Sunshine Across the Sea?
Mistaken by the book's title, I expected to review a comparative study. The subject matter, however, is Filipino migration to Japan in contemporary times, and the complex issues this entails. It is this entanglement that is hinted at in the idea of 'thinking beyond the state' as, until recently, studies of migration were held hostage by the role of the state and its policies in the process. With the shift to transnational approaches, however, other actors, such as the migrants themselves, migrant organizations and networks, came to the fore. Consequently, in the present collection of contributions, migrant agency receives its due.
The editor/contributor, Johanna Zulueta, introduces the subject matter with lucid, albeit very condensed, observations on the complicated questions the book addresses, at the same time she provides the reader with historical data about the movement of people between Japan and the Philippines. In this regard, we are informed that, as of December 2016, Filipinos –almost a quarter million of them – rank as the third largest group of immigrants, next to Chinese and Korean nationals. In contrast to this stood the then mere 17,021 Japanese nationals in the Philippines.
With their focus on the experiences of Filipino migrants, the nine author-contributors present us with the wide range of pressing issues these migrants are facing. In doing so, the limits of state-centric discourses become obvious, and by 'thinking beyond it', the various authors problematize contemporary migration processes. Substantially, their contributions have been thematically divided into three main parts – Challenges to Policies; Agency in Structure; Communities and Integration.
The challenges consist of a review of immigration policy in contemporary Japan; the policy failure of the Japan–Philippines Economic Partnership Agreement regarding the healthcare workers' migration scheme, which notes the low passing rate of Filipino nurses in the national licensure examinations; the issues and concerns of Filipino domestic workers to Japan; and the impediments on reaching human security for migrants. From the very titles, it is already obvious that all these contributions can recommend no more than utopian policy solutions.
The part on agency highlights migrants decision-making regarding staying in or leaving Japan; issues of child upbringing and citizenship of the offspring of mixed marriages; the perspectives of Japanese-Filipino youth, while noting the importance of Japanese nationality as cultural capital; and how Filipino rap music by Japanese-Filipino youth can serve as a strategy for visibility and acceptance.
The last part relates the role of Migrant Support Organizations in the process of migrant integration through social bonding, bridging and linking; and the inflow of and its consequences for Filipinas working as entertainers in the big city, highlighting the role of the Filipino Migrant Center in facilitating communication with other, often undocumented, Filipino migrants, the locals, and the local administration.
Whereas the editor claimed that Japan–Philippines migration is well and alive as an object of interdisciplinary study, she also points to subjects that have so far eluded attention, such as aging Filipino migrants, Filipino entrepreneurs and highly skilled migrants in Japan, Japanese educational migrants and Japanese retirement migration to the Philippines.

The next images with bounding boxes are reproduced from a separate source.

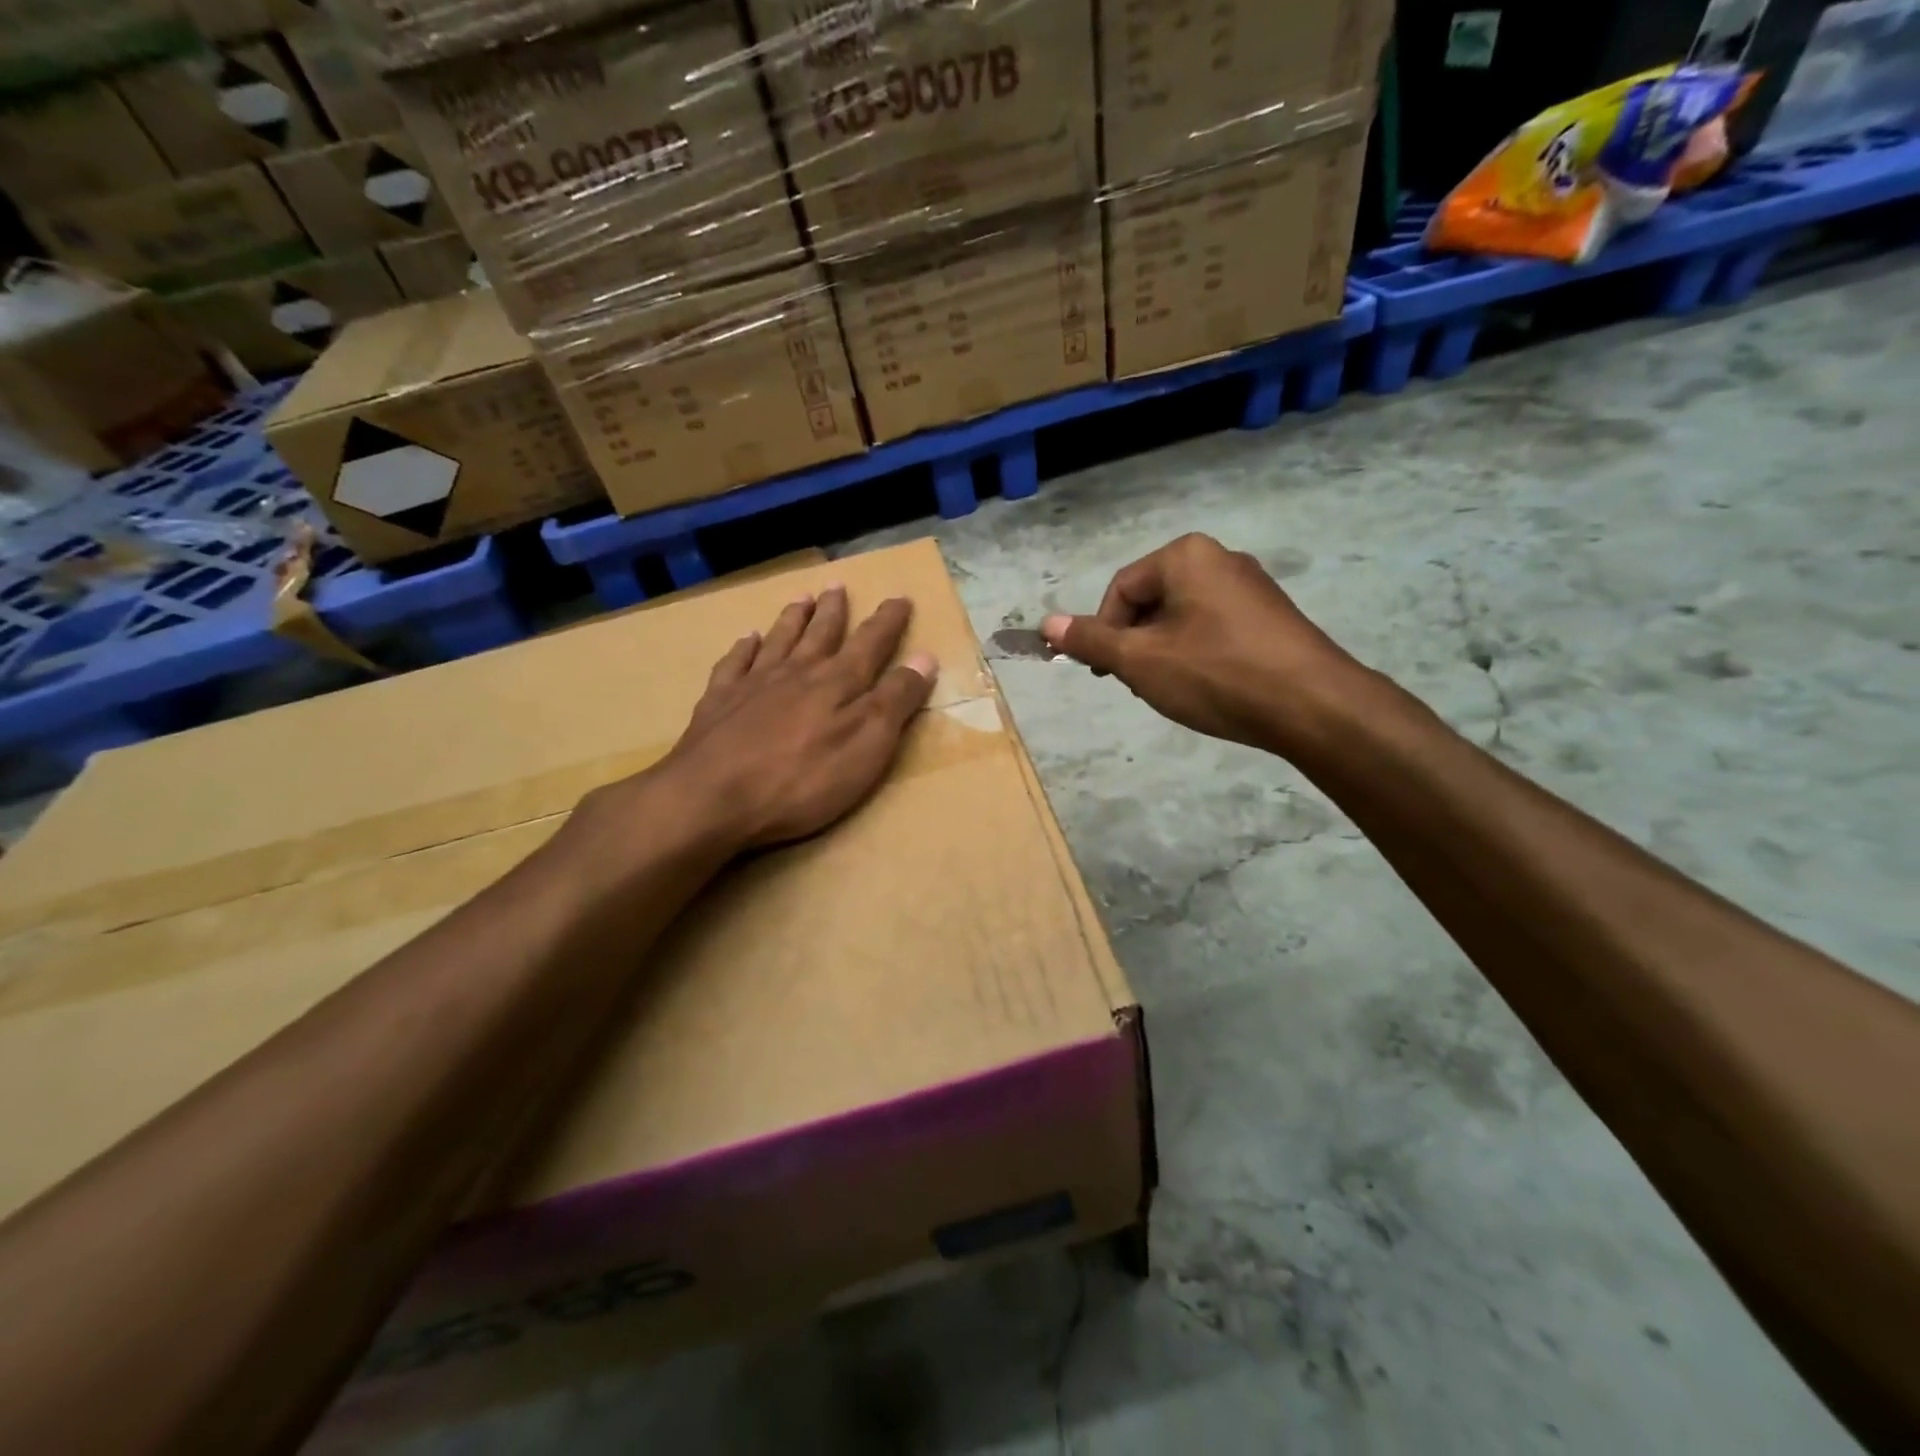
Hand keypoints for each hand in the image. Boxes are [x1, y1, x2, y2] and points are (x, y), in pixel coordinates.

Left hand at [649, 586, 938, 850]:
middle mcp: (797, 673)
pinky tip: (747, 638)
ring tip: (801, 597)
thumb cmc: (802, 779)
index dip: (888, 621)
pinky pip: (734, 663)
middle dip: (835, 610)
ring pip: (779, 640)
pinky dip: (743, 647)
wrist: (712, 796)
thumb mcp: (867, 745)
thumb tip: (924, 657)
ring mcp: (754, 685)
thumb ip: (895, 700)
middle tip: (839, 584)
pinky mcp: (719, 703)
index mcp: (838, 683)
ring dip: (793, 618)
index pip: (871, 643)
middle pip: (821, 634)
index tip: (900, 597)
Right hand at [1041, 534, 1366, 753]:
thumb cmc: (1216, 674)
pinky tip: (1207, 686)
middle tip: (1137, 684)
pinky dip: (1196, 654)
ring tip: (1173, 689)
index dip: (1103, 632)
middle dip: (1135, 643)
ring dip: (1163, 652)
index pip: (1121, 589)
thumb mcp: (1140, 661)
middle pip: (1152, 600)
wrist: (1312, 705)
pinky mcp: (1271, 616)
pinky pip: (1214, 627)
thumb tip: (1047, 624)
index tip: (1105, 673)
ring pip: (1182, 617)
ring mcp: (1251, 586)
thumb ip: (1091, 641)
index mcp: (1186, 556)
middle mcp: (1220, 558)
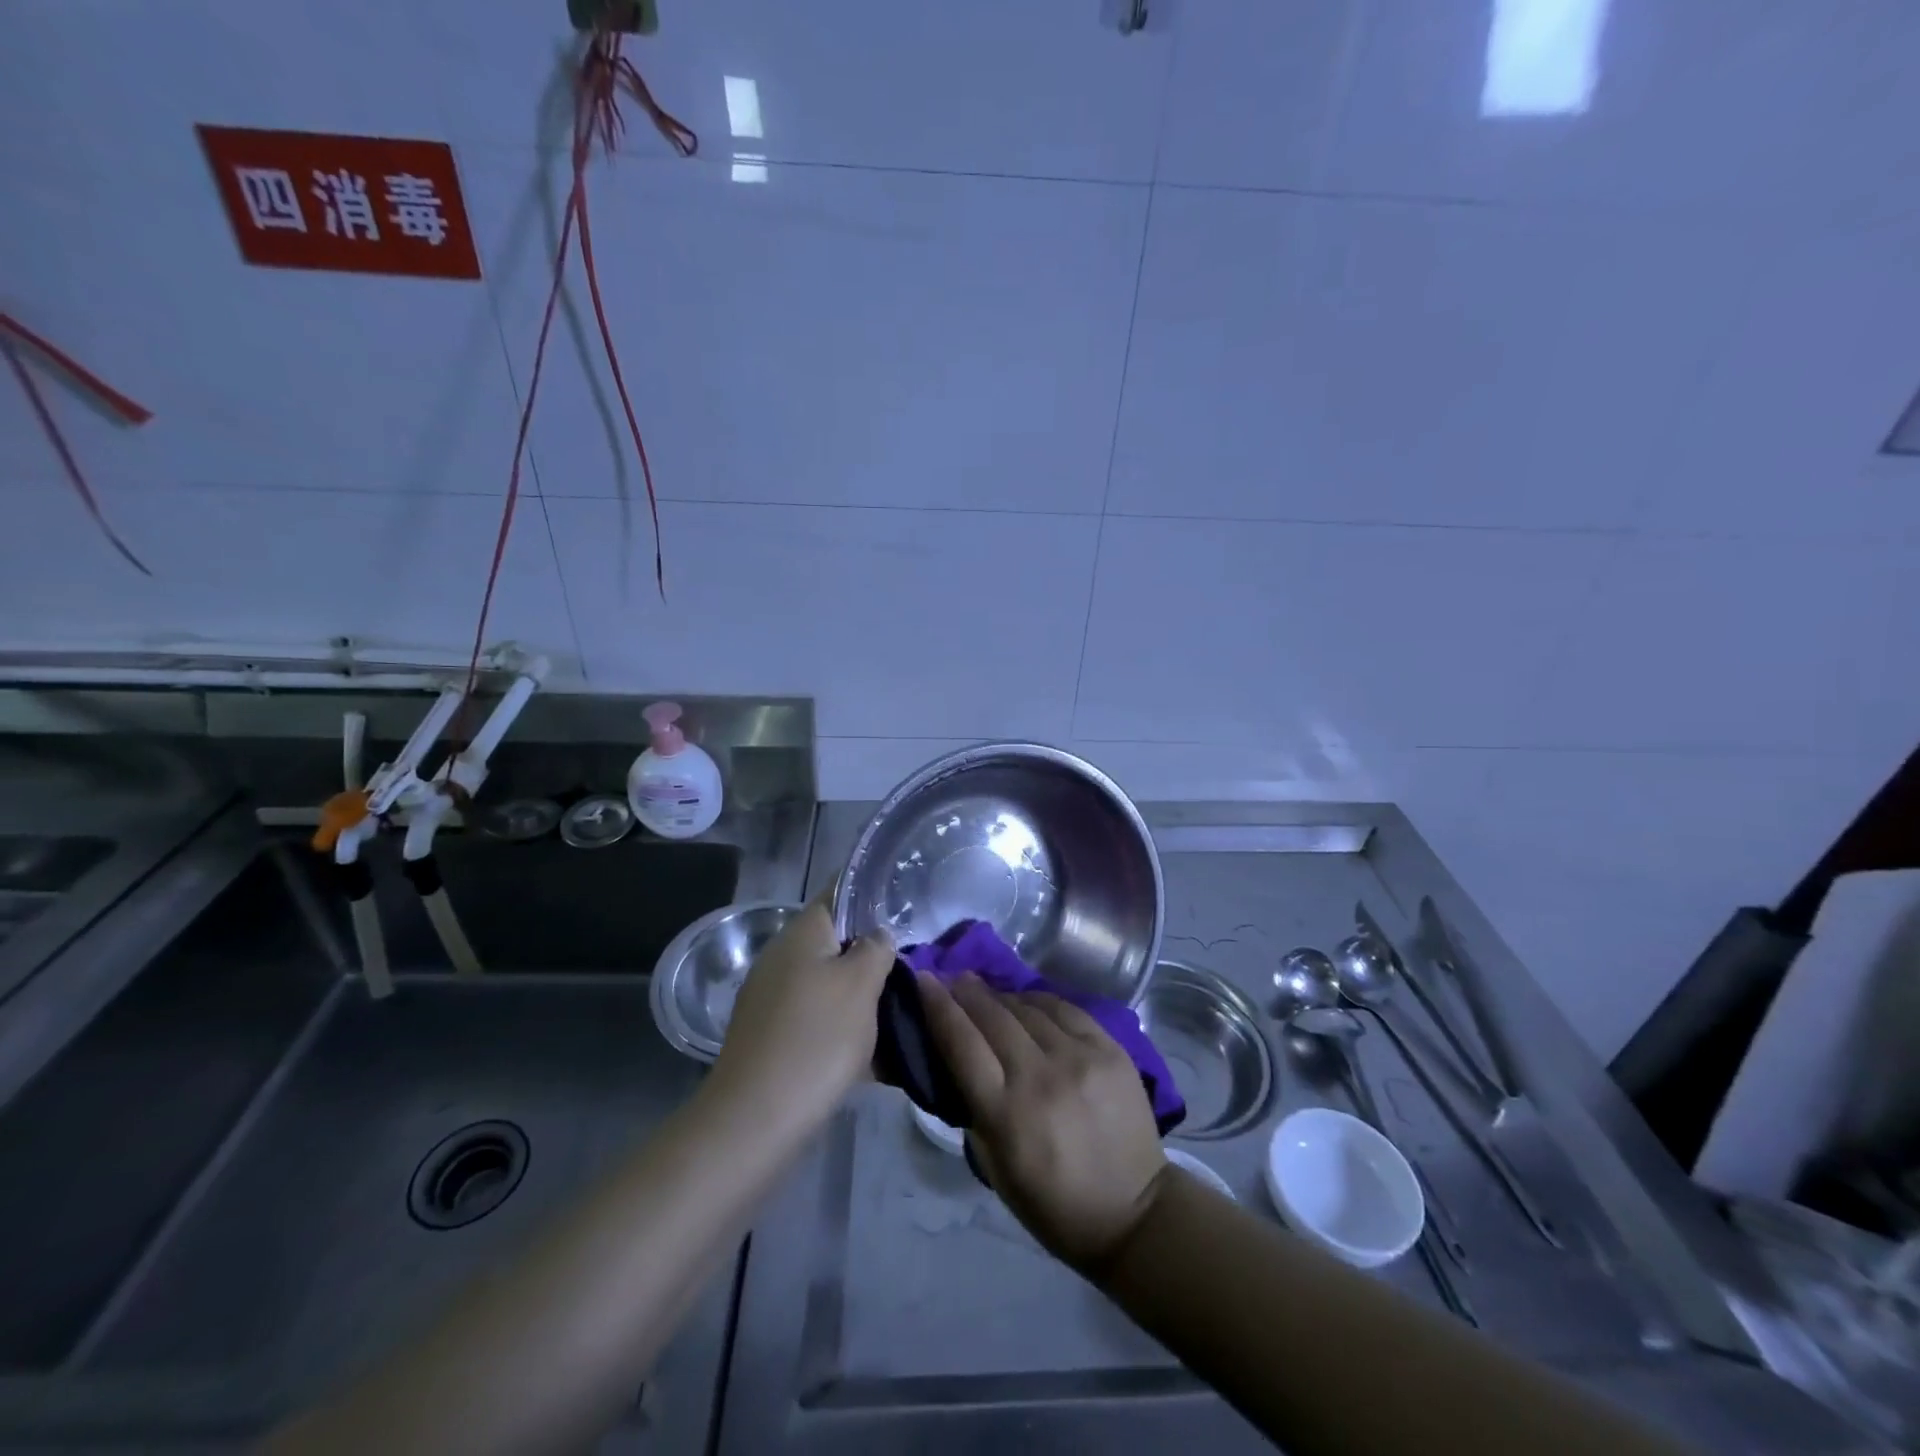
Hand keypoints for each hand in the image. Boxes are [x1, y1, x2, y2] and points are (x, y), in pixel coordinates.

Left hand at [706, 895, 893, 1131]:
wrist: (756, 1118)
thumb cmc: (817, 1037)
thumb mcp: (862, 984)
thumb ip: (876, 948)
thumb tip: (877, 936)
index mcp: (802, 932)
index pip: (839, 893)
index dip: (871, 897)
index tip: (905, 911)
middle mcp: (781, 957)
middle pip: (837, 943)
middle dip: (872, 958)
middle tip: (910, 975)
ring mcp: (772, 998)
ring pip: (829, 985)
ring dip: (861, 999)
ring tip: (899, 1018)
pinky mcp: (771, 1036)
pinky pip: (817, 1020)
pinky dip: (843, 1030)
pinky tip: (874, 1059)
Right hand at [917, 972, 1167, 1271]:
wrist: (1134, 1213)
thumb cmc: (1053, 1204)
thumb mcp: (995, 1167)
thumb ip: (974, 1108)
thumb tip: (959, 1061)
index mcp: (1006, 1113)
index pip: (961, 1043)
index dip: (938, 1006)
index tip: (923, 979)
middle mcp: (1040, 1075)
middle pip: (992, 1016)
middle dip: (965, 991)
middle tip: (951, 977)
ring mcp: (1079, 1057)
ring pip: (1027, 1007)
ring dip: (1000, 995)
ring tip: (986, 990)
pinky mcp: (1109, 1048)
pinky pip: (1065, 1008)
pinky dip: (1038, 999)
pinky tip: (1026, 999)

As the latter drew my attention as missing, I inquired about the result of the Philippine Retirement Authority's long-standing effort in attracting Japanese retirees. The result is not world-shaking, as the Philippine Retirement Authority informed me that a mere 2,223 Japanese retirees had currently availed themselves of the privileged Special Resident Retiree's Visa status (March 2019).
Be this as it may, I still quote Professor Mina Roces's prefatory observation, “This is a very important seminal study that will be a major contribution to the robust field of Filipino migration studies. In addition, the research findings have implications for future policy-making and underscore the need for transnational approaches to migration that, as the book's title suggests, ‘think beyond the state’” (p.xii).